Validated problem statement: The service delivery partners agreed that enabling some consumers to self-serve will free up resources for other consumers that need a hand-holding approach. For example, empowering consumers to find and apply trusted information themselves rather than being reliant on an interaction with a human can alleviate call wait times.
The developed proposals for the digital tool were then presented back to the service delivery partners and received positive feedback, validating that it would be valuable for consumers They confirmed that the proposed designs enable to tool to be used by customers to self-serve, or by service delivery partners to support clients during home visits, therefore maximising its value.
The work to date has confirmed that there are a number of technology solutions that could utilise artificial intelligence, machine learning and data analysis to deliver support to vulnerable consumers. We are learning from other tools available in the market as well as the direct learnings identified through this project to ensure that the proposed tool is fit for purpose and meets customer needs effectively.
The customer validation exercise combined with ongoing engagement with internal and external stakeholders produced insightful learnings that are impacting the development of the tool, and improving the final outcomes. Therefore, the tool concept proposed is being further developed and tested prior to being built.
Lessons Learnt
Customer validation is essential in digital projects: We tested the aims of the digital tool, as well as the design proposal, with customer working groups. Customers were initially distrusting of a free digital tool that offered advice, until the role of DNOs was explained to them, and then trust increased. Customers recognised the value in the tool, and the ability for customers to self serve at a time and pace that worked for them. However, customers were also concerned that not everyone may be able to use the tool effectively if they were lacking in digital skills, and shared examples where a digital service that had seemed useful actually was not able to deliver what they needed. This highlighted the importance of managing customer expectations, and ensuring the tool has sufficient information and useability.
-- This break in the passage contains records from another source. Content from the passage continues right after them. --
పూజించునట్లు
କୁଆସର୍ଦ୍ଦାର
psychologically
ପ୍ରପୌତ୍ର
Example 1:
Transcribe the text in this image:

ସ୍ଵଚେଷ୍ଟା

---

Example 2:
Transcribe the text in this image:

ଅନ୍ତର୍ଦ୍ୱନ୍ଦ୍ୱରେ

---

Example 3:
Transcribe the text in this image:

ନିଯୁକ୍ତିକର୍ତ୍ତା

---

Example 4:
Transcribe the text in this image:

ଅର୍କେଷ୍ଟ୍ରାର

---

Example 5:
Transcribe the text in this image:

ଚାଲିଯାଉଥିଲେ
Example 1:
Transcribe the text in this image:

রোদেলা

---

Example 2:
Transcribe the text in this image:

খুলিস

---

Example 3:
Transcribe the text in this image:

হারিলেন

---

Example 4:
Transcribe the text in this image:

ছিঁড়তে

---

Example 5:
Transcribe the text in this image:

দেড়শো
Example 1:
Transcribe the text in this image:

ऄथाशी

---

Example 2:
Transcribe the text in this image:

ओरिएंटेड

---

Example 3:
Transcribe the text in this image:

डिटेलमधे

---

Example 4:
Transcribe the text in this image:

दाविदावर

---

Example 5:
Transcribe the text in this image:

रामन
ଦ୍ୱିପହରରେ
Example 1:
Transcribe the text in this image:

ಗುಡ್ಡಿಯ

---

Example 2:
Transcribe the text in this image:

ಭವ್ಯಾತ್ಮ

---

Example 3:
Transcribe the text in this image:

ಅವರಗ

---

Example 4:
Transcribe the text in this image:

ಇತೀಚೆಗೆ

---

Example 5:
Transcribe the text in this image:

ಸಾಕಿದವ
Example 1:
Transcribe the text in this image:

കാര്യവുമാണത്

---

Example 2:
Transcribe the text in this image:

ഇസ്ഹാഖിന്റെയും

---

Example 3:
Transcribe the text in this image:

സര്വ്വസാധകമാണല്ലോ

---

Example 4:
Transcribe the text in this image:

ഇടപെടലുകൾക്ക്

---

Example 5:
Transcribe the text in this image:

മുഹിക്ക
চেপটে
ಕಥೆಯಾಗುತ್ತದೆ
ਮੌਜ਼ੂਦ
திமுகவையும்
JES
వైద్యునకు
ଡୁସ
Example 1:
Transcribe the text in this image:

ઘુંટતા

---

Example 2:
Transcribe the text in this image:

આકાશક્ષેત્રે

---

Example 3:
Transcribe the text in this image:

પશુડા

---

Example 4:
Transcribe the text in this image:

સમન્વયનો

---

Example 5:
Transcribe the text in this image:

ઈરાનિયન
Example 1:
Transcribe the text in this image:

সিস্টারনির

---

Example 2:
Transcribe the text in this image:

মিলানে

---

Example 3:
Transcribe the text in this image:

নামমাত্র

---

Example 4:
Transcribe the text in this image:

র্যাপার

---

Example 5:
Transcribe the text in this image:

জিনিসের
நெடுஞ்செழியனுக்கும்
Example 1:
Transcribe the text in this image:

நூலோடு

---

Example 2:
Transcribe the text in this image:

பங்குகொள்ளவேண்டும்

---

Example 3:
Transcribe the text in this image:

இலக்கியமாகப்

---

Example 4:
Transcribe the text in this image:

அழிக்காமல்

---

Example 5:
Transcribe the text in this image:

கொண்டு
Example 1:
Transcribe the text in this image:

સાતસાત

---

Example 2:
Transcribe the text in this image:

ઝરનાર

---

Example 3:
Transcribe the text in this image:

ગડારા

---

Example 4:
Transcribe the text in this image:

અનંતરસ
Digital projects need to maintain flexibility in delivery: Due to the rapidly evolving nature of the current AI field, we have discovered that the development process should be agile to enable maximum benefits of the technology. Further exploration of the complexity and costs relating to the design, build and operation of the tool, especially the artificial intelligence elements, highlighted the challenges and opportunities linked with this technology.
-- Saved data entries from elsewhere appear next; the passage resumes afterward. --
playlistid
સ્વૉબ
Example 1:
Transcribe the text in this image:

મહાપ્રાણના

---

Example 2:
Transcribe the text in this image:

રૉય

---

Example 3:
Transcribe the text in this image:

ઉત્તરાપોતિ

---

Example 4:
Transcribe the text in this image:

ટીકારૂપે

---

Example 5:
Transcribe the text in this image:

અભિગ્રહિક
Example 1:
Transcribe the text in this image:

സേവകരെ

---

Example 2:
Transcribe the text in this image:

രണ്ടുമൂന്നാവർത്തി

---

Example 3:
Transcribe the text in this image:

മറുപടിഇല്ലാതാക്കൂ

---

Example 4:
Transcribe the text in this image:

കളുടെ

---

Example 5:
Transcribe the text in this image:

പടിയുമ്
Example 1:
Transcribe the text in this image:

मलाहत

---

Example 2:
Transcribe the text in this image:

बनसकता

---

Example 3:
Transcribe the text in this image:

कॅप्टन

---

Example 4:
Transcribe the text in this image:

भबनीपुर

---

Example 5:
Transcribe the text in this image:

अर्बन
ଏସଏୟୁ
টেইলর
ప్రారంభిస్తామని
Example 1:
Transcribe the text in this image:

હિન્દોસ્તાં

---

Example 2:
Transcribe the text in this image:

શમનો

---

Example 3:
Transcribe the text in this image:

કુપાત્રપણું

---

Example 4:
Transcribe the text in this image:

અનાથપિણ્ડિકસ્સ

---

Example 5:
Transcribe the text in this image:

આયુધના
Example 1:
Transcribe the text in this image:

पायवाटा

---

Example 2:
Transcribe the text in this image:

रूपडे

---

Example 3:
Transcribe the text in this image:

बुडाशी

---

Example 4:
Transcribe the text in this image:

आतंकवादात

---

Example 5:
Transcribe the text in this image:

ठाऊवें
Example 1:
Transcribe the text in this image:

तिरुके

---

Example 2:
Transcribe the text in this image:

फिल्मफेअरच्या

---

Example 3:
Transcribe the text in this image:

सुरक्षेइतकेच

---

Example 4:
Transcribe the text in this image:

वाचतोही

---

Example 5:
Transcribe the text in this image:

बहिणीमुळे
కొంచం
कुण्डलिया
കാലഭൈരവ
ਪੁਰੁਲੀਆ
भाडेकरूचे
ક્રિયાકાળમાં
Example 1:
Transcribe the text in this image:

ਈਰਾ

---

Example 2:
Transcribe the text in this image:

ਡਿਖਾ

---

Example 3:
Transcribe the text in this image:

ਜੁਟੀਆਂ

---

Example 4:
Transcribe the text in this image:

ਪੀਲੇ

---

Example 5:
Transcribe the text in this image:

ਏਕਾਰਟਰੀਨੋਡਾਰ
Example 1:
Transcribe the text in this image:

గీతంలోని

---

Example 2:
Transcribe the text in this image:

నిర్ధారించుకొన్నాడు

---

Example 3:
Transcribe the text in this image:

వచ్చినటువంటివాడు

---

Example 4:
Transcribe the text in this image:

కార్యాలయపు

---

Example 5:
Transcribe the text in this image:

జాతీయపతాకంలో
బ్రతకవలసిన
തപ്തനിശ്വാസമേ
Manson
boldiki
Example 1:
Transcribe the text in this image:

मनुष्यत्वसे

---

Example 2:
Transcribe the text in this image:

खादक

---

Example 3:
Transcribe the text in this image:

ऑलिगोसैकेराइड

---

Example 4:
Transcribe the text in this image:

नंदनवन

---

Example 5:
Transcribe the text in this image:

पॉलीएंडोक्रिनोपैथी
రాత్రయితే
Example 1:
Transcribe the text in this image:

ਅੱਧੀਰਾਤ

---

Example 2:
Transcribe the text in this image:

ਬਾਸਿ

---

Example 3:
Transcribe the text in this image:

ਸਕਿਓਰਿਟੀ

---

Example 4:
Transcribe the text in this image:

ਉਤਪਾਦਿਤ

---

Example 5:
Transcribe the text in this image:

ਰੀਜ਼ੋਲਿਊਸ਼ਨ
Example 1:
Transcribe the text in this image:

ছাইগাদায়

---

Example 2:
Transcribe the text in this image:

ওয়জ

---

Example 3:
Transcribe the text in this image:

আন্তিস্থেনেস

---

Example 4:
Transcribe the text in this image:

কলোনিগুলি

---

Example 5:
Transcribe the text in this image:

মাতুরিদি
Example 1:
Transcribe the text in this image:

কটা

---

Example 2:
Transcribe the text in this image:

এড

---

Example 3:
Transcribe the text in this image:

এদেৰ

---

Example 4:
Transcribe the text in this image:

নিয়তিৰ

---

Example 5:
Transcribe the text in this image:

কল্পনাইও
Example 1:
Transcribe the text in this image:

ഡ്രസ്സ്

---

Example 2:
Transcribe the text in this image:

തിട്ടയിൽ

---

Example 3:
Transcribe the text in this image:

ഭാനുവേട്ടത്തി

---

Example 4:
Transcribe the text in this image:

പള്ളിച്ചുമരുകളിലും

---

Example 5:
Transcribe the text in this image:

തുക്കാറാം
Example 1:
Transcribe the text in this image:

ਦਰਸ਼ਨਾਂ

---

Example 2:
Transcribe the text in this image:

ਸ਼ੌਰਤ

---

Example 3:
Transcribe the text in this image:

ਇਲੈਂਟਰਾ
Delivery of technical tenders: Assess the market size and estimate the volume of responses prior to issuing a invitation to tender, and also allow additional time and resource contingency for higher volumes than anticipated. Due to the current growth in the AI market and high interest from organisations looking to demonstrate their expertise in this field, we received a significantly higher volume of responses to the tender than anticipated. This required additional resource, including time from internal stakeholders and experts to assess the tender responses and provided feedback to all applicants. It also required us to manage expectations of the tenderers, as the higher volume of responses extended the planned timeline of the tender process.